Ce jeu hors norme a été développé par des étudiants de l’école parisienne Isart Digital. Il se déroule dans une atmosphère pesante. Alors qu’une immense créature à cornes, née des expériences belges, arpente les pièces d’entrepôts situés sur des docks, l’objectif du joueur est de rejoindre un bateau de fret sur lequel se trouve une étrange machine. Cet « extracteur d’âme », nommé Léopoldine, sert à produire une nouvelle énergie, nécessaire au fonctionnement de l’industrie.

Un jeu gratuit disponible en anglais et en français. À télécharger sur	: isart-digital.itch.io/katanga

« Ce qui nous plaisait, c’était d’explorer une période et une région encore sous-représentées dans le jeu vidéo », explique Benjamin Odonne, game artist français à l’origine du projet et qui s’est inspiré du roman de Joseph Conrad Au cœur des ténèbres.

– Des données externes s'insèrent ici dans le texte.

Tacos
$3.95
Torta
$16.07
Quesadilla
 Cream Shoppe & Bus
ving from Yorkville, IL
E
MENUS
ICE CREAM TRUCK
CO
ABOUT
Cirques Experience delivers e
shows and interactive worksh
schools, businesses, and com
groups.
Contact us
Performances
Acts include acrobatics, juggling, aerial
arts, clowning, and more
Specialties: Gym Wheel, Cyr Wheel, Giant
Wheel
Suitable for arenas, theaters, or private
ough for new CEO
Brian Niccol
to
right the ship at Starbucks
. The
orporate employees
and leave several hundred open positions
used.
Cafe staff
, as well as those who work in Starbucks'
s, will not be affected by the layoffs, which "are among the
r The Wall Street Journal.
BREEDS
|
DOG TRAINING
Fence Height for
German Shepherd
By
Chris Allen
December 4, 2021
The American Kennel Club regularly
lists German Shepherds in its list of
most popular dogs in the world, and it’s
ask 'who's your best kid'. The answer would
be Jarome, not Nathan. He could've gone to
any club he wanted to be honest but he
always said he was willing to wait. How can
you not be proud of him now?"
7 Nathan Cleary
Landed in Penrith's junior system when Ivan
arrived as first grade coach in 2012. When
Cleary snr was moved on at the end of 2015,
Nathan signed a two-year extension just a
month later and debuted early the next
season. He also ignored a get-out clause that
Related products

Le Katanga, région minière du sud-est du Congo, a été l’un des territoires les plus intensément exploités lors de l’occupation belge. Riche en minerais (cobalt, cuivre, fer…), la province a été le théâtre pendant plus d’un demi-siècle de déplacements de population, de travaux forcés et d’accidents industriels.

Pour créer les décors du jeu, nous avons réalisé un travail documentaire aussi précis que possible

L’ambiance d’époque est globalement bien restituée. « Pour créer les décors du jeu, nous avons réalisé un travail documentaire aussi précis que possible, en nous rendant au musée des Arts et Métiers, à celui du quai Branly et en cherchant des photos de référence sur internet… », souligne Benjamin Odonne. Les décors renvoient aussi parfois de façon sanglante au sort des colonisés. Dans une salle, on remarque ainsi un fauteuil de médecin couvert d’hémoglobine et entouré de plusieurs cages où apparaissent des ossements humains, illustrant le peu de cas qui était fait des populations congolaises durant cette période trouble.

Mais la critique la plus évidente réside bien sûr dans la Léopoldine, cette machine extrayant les âmes humaines afin de faire fonctionner différents engins de guerre et se révélant indispensable à la pérennité de l’industrie. On ne peut s’empêcher d’y voir une référence à Léopold II, roi de Belgique à l’aube du XXe siècle, qui impulsa et intensifia la colonisation et l’exploitation des ressources humaines et naturelles du Congo. « Le jeu n’est pas une mise en procès, précise Benjamin Odonne. Mais des éléments comme la Léopoldine interviennent en tant que métaphores permettant d’éclairer une période encore trop peu connue. »

Anarchie totale

La plupart des jeux se déroulant sur le continent africain portent sur la mythologie, à l’instar d’Assasin’s Creed Origins, qui se déroule dans l’Égypte antique, ou mettent en scène des conflits armés sur un territoire livré à une anarchie totale, comme Far Cry 2. Katanga : The River of Souls permet de sortir de l’ornière, malgré une équipe et une période de travail resserrées : 10 étudiants investis sur un an, alors que les gros jeux sont conçus par des équipes de 200 personnes travaillant au moins durant deux ans. Si l’expérience reste un peu courte et frustrante, on peut espérer que cette critique de la colonisation inspire un grand studio ou des développeurs du continent.